TEXT SECTION →
In conclusion, changes in household livelihood strategies have a lag effect on agricultural diversification. Specifically, the effect at the first lag is reduced, while the effect at the second lag is significant. From the perspective of impact magnitude, the lagged effect of livelihood strategy changes on agricultural diversification first decreases and then increases. In terms of the direction of influence, the significant positive correlation in the current period changes to a negative correlation in the first lag period but becomes positive again in the second lag period. The main reason for this result may be that most rational farmers choose livelihood strategies based on the livelihood capital they have at present and then diversify their agricultural planting, such that the livelihood strategy decisions of farmers in the current period have a significant contemporaneous impact on agricultural diversification. However, there is strong persistence in farmers’ livelihood strategies, and an incomplete or delayed understanding of the livelihood capital available or of agricultural policies prolongs or hinders the process of information transmission, which weakens the positive effect of livelihood strategy changes on agricultural diversification in the first lag period. Over time, this information problem is gradually ameliorated, and farmers’ choices on the basis of family endowments and livelihood results become better informed, which tends to increase the positive effect of farmers’ livelihood strategy changes on agricultural diversification.

5. Robustness Test

Our estimates may be subject to errors from the measurement of the agricultural diversification index with classification variables [40]. For example, from 2012 to 2018, if the agricultural diversification index of one peasant household changed from 0.1 to 0.9 and that of another peasant household changed from 0.1 to 0.2, both households were classified as showing an increase in their index values, but there were significant differences in the agricultural diversification structures of these two peasant households. Therefore, this paper takes the specific value of change in the agricultural diversification index as an independent variable to conduct the regression analysis again.

TO DO →
In the passage on livelihood strategies and farm diversification, list every period it names and give the direction of the correlation it reports for each. You don't need the listing that comes next to do this work.

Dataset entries

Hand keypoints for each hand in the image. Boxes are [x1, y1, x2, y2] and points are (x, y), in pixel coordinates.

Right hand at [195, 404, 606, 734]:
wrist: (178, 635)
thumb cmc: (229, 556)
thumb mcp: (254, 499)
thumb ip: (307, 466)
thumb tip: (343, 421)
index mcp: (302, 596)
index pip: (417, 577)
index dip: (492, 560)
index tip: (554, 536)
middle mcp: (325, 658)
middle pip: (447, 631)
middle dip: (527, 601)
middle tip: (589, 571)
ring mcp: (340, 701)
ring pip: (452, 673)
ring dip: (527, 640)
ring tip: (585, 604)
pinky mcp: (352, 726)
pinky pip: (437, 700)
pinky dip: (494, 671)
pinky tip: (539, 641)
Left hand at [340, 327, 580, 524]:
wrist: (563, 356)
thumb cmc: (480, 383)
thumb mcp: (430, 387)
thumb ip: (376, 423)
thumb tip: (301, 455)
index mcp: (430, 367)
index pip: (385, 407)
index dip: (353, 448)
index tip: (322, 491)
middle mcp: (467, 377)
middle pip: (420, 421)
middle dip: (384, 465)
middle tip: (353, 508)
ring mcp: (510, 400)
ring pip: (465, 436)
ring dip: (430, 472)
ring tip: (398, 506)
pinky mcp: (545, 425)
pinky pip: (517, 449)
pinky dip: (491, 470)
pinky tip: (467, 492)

* * *

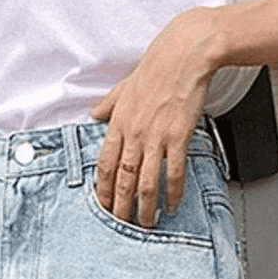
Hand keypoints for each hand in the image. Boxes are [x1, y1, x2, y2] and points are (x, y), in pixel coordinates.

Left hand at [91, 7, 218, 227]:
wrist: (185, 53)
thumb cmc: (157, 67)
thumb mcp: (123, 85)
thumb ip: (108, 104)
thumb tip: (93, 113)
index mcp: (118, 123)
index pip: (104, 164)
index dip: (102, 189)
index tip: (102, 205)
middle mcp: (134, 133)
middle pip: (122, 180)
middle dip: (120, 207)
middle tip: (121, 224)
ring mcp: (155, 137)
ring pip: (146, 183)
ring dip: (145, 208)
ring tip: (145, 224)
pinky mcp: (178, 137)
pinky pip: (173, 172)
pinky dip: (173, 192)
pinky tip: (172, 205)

WRITTEN SOLUTION →
- Current period: significant positive correlation
- First lag period: negative correlation
- Second lag period: positive correlation